Her grandmother wouldn't let her listen to rhythm and blues but male relatives were more tolerant and helped her sneak into gigs, though she got into trouble when her picture appeared in the local newspaper after she won a talent show at a Ray Charles concert. In 1961 she joined the Leon Claxton carnival show for a fortnight in St Louis but her mother put paid to any thoughts of making this permanent. However, Bass had been noticed by Little Milton and his bandleader Oliver Sain, who had launched Bobbin Records and hired her as a pianist. One night, Milton was late and Sain enjoined her to lead the band. "I've been singing ever since," she said.

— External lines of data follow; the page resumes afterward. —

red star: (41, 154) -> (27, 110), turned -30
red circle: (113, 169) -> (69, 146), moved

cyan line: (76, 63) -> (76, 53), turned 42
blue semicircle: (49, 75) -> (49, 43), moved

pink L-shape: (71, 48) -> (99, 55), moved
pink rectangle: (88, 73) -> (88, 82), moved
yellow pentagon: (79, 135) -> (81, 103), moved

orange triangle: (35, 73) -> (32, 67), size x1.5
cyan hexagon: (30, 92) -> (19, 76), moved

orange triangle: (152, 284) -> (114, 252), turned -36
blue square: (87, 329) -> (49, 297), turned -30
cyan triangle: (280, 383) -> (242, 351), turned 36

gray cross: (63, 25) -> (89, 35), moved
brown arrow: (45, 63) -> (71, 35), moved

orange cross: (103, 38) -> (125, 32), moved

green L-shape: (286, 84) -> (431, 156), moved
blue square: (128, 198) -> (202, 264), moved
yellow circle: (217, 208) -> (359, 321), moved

Bass not only backed Milton but also cut four sides for Bobbin. In 1963 she recorded with Ike Turner and the Ikettes and became a vocalist with The Oliver Sain Soul Revue alongside another new recruit, Bobby McClure. Chess distributed Bobbin and took over Milton's contract, and signed Bass and McClure. In January 1965, Checker issued the infectious Sain-penned "Don't Mess Up A Good Thing" by Bass and McClure, which crossed over from the R&B to the pop charts, though their follow-up, "You'll Miss Me (When I'm Gone)", didn't fare as well and the partners embarked on separate careers. Checker now planned to release another Sain composition, "The Soul Of A Man", recorded solo by Bass, and needed a B-side.

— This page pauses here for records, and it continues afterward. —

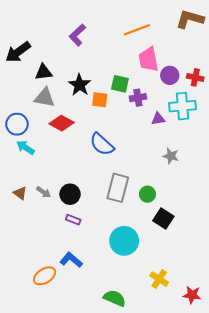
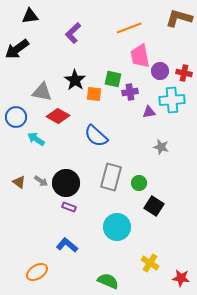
black triangle: (43, 72) -> (30, 16), moved
cyan arrow: (25, 147) -> (36, 139), moved
black circle: (70, 194) -> (66, 183), size x1.4
orange ellipse: (45, 276) -> (37, 272), moved

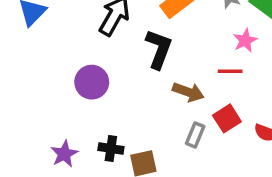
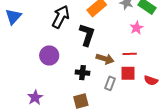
red line: (230, 71) -> (130, 54), moved
red square: (227, 118) -> (128, 73), turned 35
black cross: (111, 149) -> (83, 73), moved

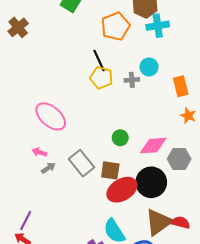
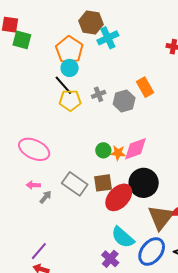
cyan circle: (149, 67) -> (70, 68), moved
orange star: (188, 116) -> (118, 153), moved
gray hexagon: (179, 159) -> (124, 101), moved
purple line: (26, 220) -> (39, 251), turned 30

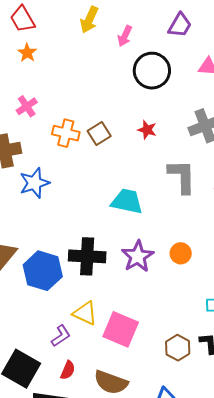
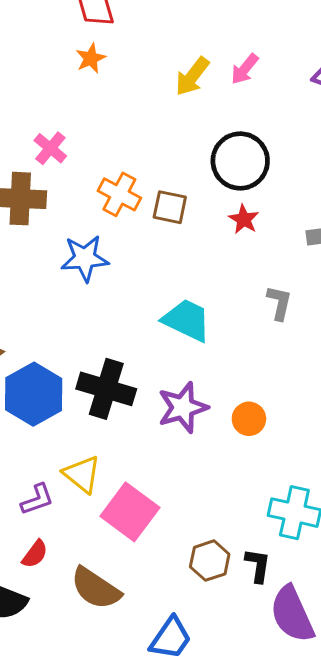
yellow arrow: (89, 20) -> (192, 76), moved
black circle: (152, 71) -> (240, 161), moved
pink cross: (27, 106) -> (50, 148), moved, turned -30
brown square: (99, 134) -> (170, 207), turned 30
gray L-shape: (182, 176) -> (279, 303), size x0.6
blue star: (34, 183) -> (85, 258), moved

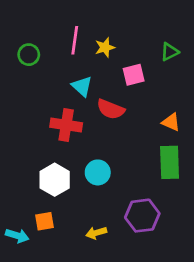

Over an August 1965 weekend, Bass joined Smith, Miner, Davis and his arranger Phil Wright in a Chicago studio to record "Rescue Me" The rhythm section of drummer Maurice White, yet to launch Earth Wind & Fire, and bassist Louis Satterfield, drove the track, while her powerful lead was answered by Gene Barge's horn section and backing vocalists including Minnie Riperton. The take chosen was far from perfect but captured a wonderful performance, even if the lyric sheet fell off the music stand, which accounts for Bass humming her way into the fade-out, while Davis simply went round the studio and tapped each musician on the shoulder to make them stop, leaving Satterfield and White to end the track. "We did another couple of takes, but that was it," remarked Davis.

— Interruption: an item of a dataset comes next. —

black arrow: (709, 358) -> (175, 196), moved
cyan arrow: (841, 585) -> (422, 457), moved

"Rescue Me" easily overshadowed the prospective A-side. The single spent four weeks at the top of the R&B charts and made the Top 5 in the US, while in the UK it reached No 11 and gave the Pye label its first major hit as Chess licensee. In 1966 Bass also charted on both sides of the Atlantic with the ebullient "Recovery", while "I Surrender" and "Safe And Sound" reached the lower rungs of the US R&B and pop listings. However, her only Checker album, The New Look, was a rushed affair, and didn't do justice to her versatility. "I was at the height of my career, yet I had no say over what I was supposed to do," she said.
Given the way Chess treated Bass, her decision to move to France with her husband, the trumpeter Lester Bowie, a mainstay of the avant-garde jazz ensemble Art Ensemble Of Chicago, made sense. The couple had two children, and had two more while living in Paris between 1968 and 1972. She took a back seat to Bowie's career, though she guested on several Art Ensemble albums, particularly the soundtrack for Les Stances A Sophie, the 1970 film by the Isreali director Moshé Mizrahi which was revived by the acid jazz scene of the late 1980s.
By then, she had returned to her gospel roots: "It's the music I'm most relaxed with. I can just sit down at the piano and really be creative." Bass was often compared to Aretha Franklin, the ultimate gospel-turned-secular vocalist, who riffed "Deliver Me" to the tune of "Rescue Me" for a Pizza Hut commercial in the early 1990s but never got close to the original.
Fontella Bass, singer: born St. Louis, Missouri 3 July 1940; married Lester Bowie (marriage dissolved; two daughters, two sons); died St Louis 26 December 2012.